Когда очередной бегун, истощенный и вымотанный до предела своей дистанцией, чувствует, что вот-вот сдохнет, ему надо во что бы то ни стало забиться как можно дальше в какую-нибудь дыру, где после смерти его еще долго никто не найдет.
И теперь ему, приближающемуся к своему финишу, нельзя показывать окружающим, что сердце вот-вот заклинит, как перегревшийся двигатель. Не дай бог, если кто-нибудь из рядом стоящих обратит внимание на его бледный вид и хриплое, судорожное дыхание. Его тогда наверняка примутся обхаживать. Его заботливо усадят, попросив вон того развалившегося детину освободить место. Его примутся обмахивать сложенной вчетверо газетой и пичкать валидолом или нитроглицерином. И когда автобус доползет наконец до остановки, его бережно выведут из салона на свежий воздух, усадят на скамейку и вызовут «Скорую», а это будет означать крушение надежды умереть в одиночку.
Теперь он уже знал, что умирает.

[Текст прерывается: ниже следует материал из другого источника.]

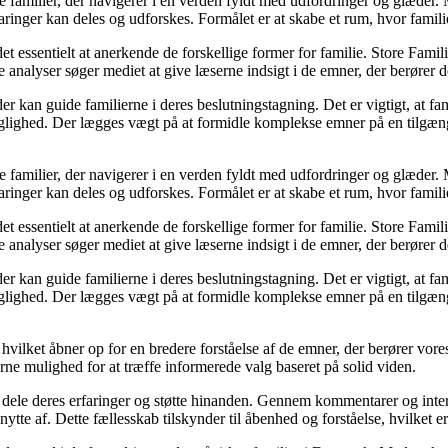
ke familier, der navigerer i en verden fyldt med udfordringer og glæde
ringer kan deles og udforskes. Formålet er at skabe et rum, hvor familier
et essentielt at anerkende de forskellige former for familie. Store Famili
analyser søger mediet at give læserne indsigt i de emner, der berører d
kan guide familierne i deres beslutningstagning. Det er vigtigt, at famil
faglighed. Der lægges vægt på at formidle komplekse emner på en tilgæng
ke familier, der navigerer i en verden fyldt med udfordringer og glæde
ringer kan deles og udforskes. Formålet er at skabe et rum, hvor familier
et essentielt at anerkende de forskellige former for familie. Store Famili
analyser søger mediet at give læserne indsigt i de emner, der berører d
kan guide familierne i deres beslutningstagning. Det er vigtigt, at famil
faglighed. Der lægges vægt på at formidle komplekse emner på en tilgæng
 hvilket åbner op for en bredere forståelse af de emner, der berører vo
erne mulighed for at træffe informerede valg baseret på solid viden.
an dele deres erfaringer og støtte hinanden. Gennem kommentarer og inte
nytte af. Dette fællesskab tilskynder til åbenhed og forståelse, hvilket e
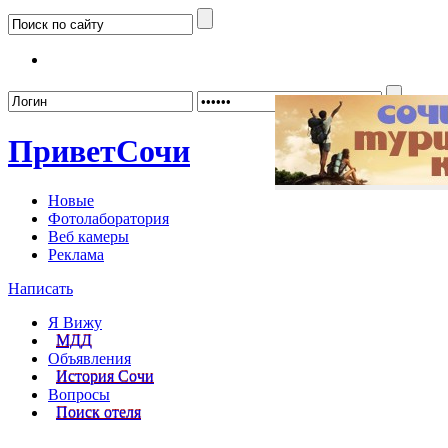
Забыл
Привет
Сочи
Новые
Фотолаборатория
Веб камеры
Реклама
Написать
Я Вижу
МДД
Объявления
История Сочи
Вопросы
Поиск отеля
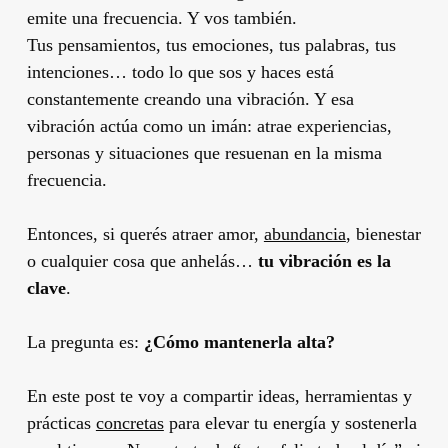
emite una frecuencia. Y vos también.
Tus pensamientos, tus emociones, tus palabras, tus
intenciones… todo lo que sos y haces está
constantemente creando una vibración. Y esa
vibración actúa como un imán: atrae experiencias,
personas y situaciones que resuenan en la misma
frecuencia.
Entonces, si querés atraer amor,
abundancia
, bienestar
o cualquier cosa que anhelás…
tu vibración es la
clave
.
La pregunta es:
¿Cómo mantenerla alta?
En este post te voy a compartir ideas, herramientas y
prácticas
concretas
para elevar tu energía y sostenerla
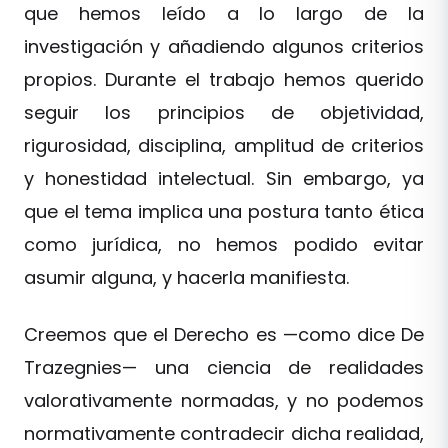
que hemos leído a lo largo de la
investigación y añadiendo algunos criterios
propios. Durante el trabajo hemos querido
seguir los principios de objetividad,
rigurosidad, disciplina, amplitud de criterios
y honestidad intelectual. Sin embargo, ya
que el tema implica una postura tanto ética
como jurídica, no hemos podido evitar
asumir alguna, y hacerla manifiesta.
Creemos que el Derecho es —como dice De
Trazegnies— una ciencia de realidades
valorativamente normadas, y no podemos
normativamente contradecir dicha realidad,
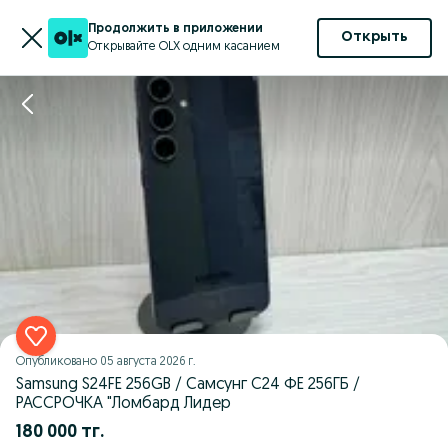
Продолжить в приложении
Открыть
Открывайте OLX одним касанием
Опубликовано
05 августа 2026 г.
Samsung S24FE 256GB / Самсунг С24 ФЕ 256ГБ /
РАССРОЧКА "Ломбард Лидер
180 000 тг.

Это был такой же непреложный факт, как духота июльского вечера и как Боль, успевшая уже проткнуть его тело своим длинным кривым пальцем до самой лопатки.
Мозг работал из последних сил, неимоверным усилием удерживая ускользающее в пропасть сознание. И от напряжения в голову лезли какие-то мутные, несуразные мысли.
Ну, когда же доползет этот тарантас, черт бы его побрал?!
Не красна на миру кончина, если мир для тебя чужой… (хм, видно, я совсем плох, раз на стихи потянуло)…
Вот эта царапина на стекле (и чем ее только прочертили?) напоминает завиток волос на шее у жены, когда мы с ней… нет-нет, об этом не надо… Ну, что уставился, пенек? Никогда не видел умирающего от сердечного приступа, что ли?! Отвернулся.